Apply and manage Headroom reduction and Spot management with CRD

HiberScale technology provides hibernated nodes that can resume within seconds to reduce application start times by up to 60%. This acceleration allows Kompass to safely lower the minimum replica count for workloads, reducing the number of Pods and nodes required while maintaining application responsiveness and availability.

The result is lower infrastructure costs without compromising workload performance. For more information, see HiberScale technology.

You can enable Kompass HiberScale technology for workloads by defining a WorkloadDescriptor custom resource.

The WorkloadDescriptor references a workload and defines protection options - Headroom reduction (spike protection) and Spot protection - that control when HiberScale resumes hibernated nodes.

When protection is activated for a workload, HiberScale creates hibernated node pools for that workload, based on the QScaler CRD. Kompass manages these pools through QScaler custom resources that correspond to your cluster's autoscaler or Karpenter nodepools.

You can override the local nodepool settings, such as instance types and number of nodes as well as the global HiberScale settings as described in Advanced configuration and observability.
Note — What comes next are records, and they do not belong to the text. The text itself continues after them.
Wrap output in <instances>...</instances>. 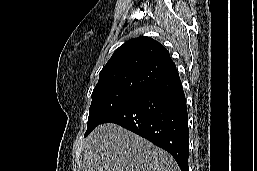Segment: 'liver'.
<instances>
[{"instance_id":"liver-1","label":"liver","mask_w":257,"mask_h":171,"mask_svg":"<svg viewBox=\"0 0 257 171\" xmlns=\"http://www.w3.org/2000/svg\"><path fill=\"white\" fill-rule=\"evenodd\" d=\"M83 171H180L173 157L119 125L96 127L86 139Z\"/></svg>"}]
</instances>
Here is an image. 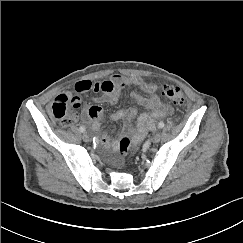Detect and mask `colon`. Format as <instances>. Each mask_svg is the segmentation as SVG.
Wrapping results in <instances>:
<instances>
[{
  "label": "colon",
  "mask_w": 243,
  "mask_h": 243,
  "mask_svg": "<svg viewBox=\"0 0 243 243\" xmlns=\"http://www.w3.org/2000/svg\"><path fill=\"white\" fill-rule=\"evenodd\" d=\"M161 95L164 99L170 101L176 106H184L186 99L179 87L172 85H163L161 88ZM52 113L55 118L59 119L63 125H68L69 115L67 114V104L63 102H54L52 105ZM131 148V140L124 137L119 142V152L125 157Z\"/></svg>",
  "instance_id": "colon-1"
}]
</instances>
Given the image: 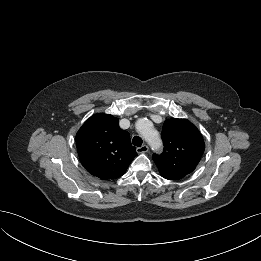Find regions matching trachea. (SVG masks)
Masks as SVG:
<instances>
[{
	"mask_svg": "<svg viewBox=\"0 0 261 261\" xmlns=\"http://www.w3.org/2000/svg\"><path fill=\"white\" fill-rule=\"evenodd\" d=\"M132 143L134 146H137V147H141L143 141H142V138L139 137V136H135L132 140Z\"/></svg>",
	"mask_w": 261,
	"mask_h": 261,
	"instance_id": "3493384b",
	"label": "trachea"
}]
</instances>
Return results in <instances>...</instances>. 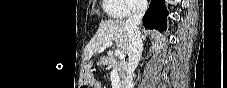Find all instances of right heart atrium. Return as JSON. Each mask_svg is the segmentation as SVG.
Returning a JSON list of instances; mask_svg holds the SVG:
<instances>
[{
    "label": "right heart atrium",
    "instance_id": "d8ad5b80",
    "mask_svg": "<svg viewBox=\"0 0 227 88\" xmlns=\"http://www.w3.org/2000/svg\"><path fill=\"white\" fill-rule=\"evenodd\" d=\"M125 1L128 6V9L125 14L126 16H130L136 13L144 3L143 0H125Z\"/></svg>",
    "mask_w": 227,
    "mask_h": 88
}]
</instances>
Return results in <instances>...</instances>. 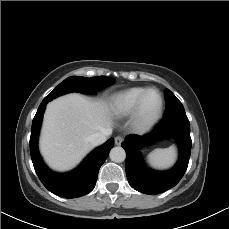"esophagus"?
Returning <instances> with one entry per match:
<instances>
[{
  "instance_id": "obj_1",
  "label": "esophagus",
  "mask_w": 229,
  "mask_h": 229,
  "mask_svg": "<svg viewBox=\"0 0 229 229\" xmlns=\"http://www.w3.org/2000/svg\"><path fill=\"white\" fill-rule=\"evenodd\" d=\"M123 137H121V136H117L116 138H115V144L116 145H121L122 144V142H123Z\"/></svg>"
}]
</instances>
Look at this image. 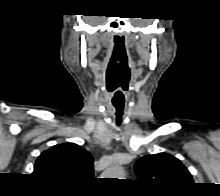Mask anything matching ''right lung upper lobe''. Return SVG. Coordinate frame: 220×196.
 I'll use <instances>...</instances> for the list:
<instances>
[{
  "label": "right lung upper lobe",
  "mask_w": 220,
  "mask_h": 196,
  "mask_svg": "<svg viewBox=\"0 0 220 196\" xmlns=\"http://www.w3.org/2000/svg\"><path fill=\"white\" fill-rule=\"evenodd\" d=\"M33 174L65 185L83 183L93 178V158L75 143L58 144L41 153Z\"/></svg>",
  "instance_id": "right-lung-upper-lobe-1"
}]
</instances>
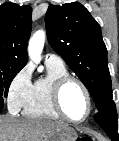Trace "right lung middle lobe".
Listing matches in <instances>:
<instances>
[{"instance_id": "dd1d6c3e", "label": "right lung middle lobe", "mask_w": 119, "mask_h": 141, "mask_svg": "<svg viewBox=\"0 0 119 141\" xmlns=\"http://www.w3.org/2000/svg\"><path fill=\"white\" fill-rule=\"evenodd\" d=\"M20 70H2L0 69V110L4 106L3 97H7L8 89L13 78Z\"/></svg>"}]
</instances>
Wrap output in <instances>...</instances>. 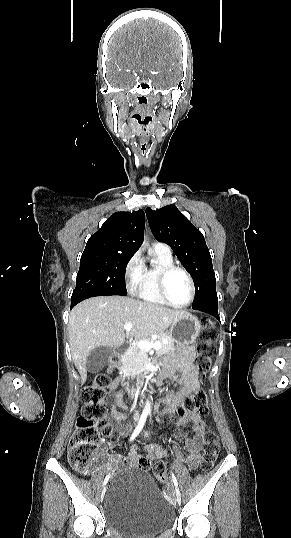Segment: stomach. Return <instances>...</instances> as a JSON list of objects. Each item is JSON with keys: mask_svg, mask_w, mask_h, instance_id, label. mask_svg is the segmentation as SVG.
Returning a JSON list of instances; mask_svg holds the SVG:
<instances>
[{"mask_svg": "<svg viewBox=\"0 0 291 538\" xmlns=\"http://www.w3.org/2000/svg\"><path fill=\"white\" fill-rule=\"evenodd\" d=\"M200 332V324L198 319L187 313L180 317L170 327V337L172 340L180 346H186L192 344L198 337Z\"/></svg>", "mask_w": 291, "mask_h": 538, "instance_id": "1", "label": "stomach"}]
</instances>
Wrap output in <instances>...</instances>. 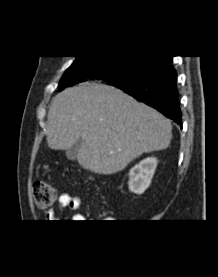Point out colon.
<instances>
[{
    "instance_id": "5ec220e1",
    "label": "colon",
    "mask_w": 218,
    "mask_h": 277,
    "mask_svg": "<svg viewBox=\"0 0 218 277\" xmlns=\"http://www.w3.org/2000/svg\"><path fill=\"white\" fill-rule=\"evenodd\" d=\"M57 192L55 187L45 181H37L33 185V197L37 207L48 208L56 200Z\"/></svg>"
}]
</instances>
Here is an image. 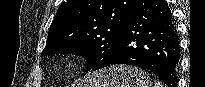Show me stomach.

WorkloadDescriptor overview

A WorkloadDescriptor is a namespaced resource.

The main fields include:

workloadReference: Identifies the workload by apiVersion, kind, and name. Supported workload types include Deployment and StatefulSet.
protection: Defines conditions that trigger HiberScale for spike and Spot protection.
resources: Specifies the vCPU and memory reserved for hibernated nodes that protect the workload.

Example:

apiVersion: kompass.zesty.co/v1alpha1
kind: WorkloadDescriptor
metadata:
  name: test-deployment
  namespace: test
spec:
  workloadReference:
    apiVersion: apps/v1
    kind: Deployment
    name: test-deployment
  protection:
    spike:
      active: true
      threshold: "10%"
      strategy: "default"
    spot:
      active: false
  draining:
    method: regular # accelerated (default)|regular 
    threshold: 10% # percentage|integer value 
  resources:
    cpu: 8000m
    memory: 8Gi

For a full reference of the fields, see WorkloadDescriptor field reference.

The protection section contains options that define when HiberScale resumes hibernated nodes:

Spike protection (Headroom reduction): reacts to unschedulable Pods
Spot protection: reacts to Spot interruption notices

Spike protection

The spike section specifies how Kompass manages unschedulable Pods. When active, it can adjust the HPA minReplicas according to a strategy that you configure. For more information on how Kompass protects workloads, see Headroom reduction.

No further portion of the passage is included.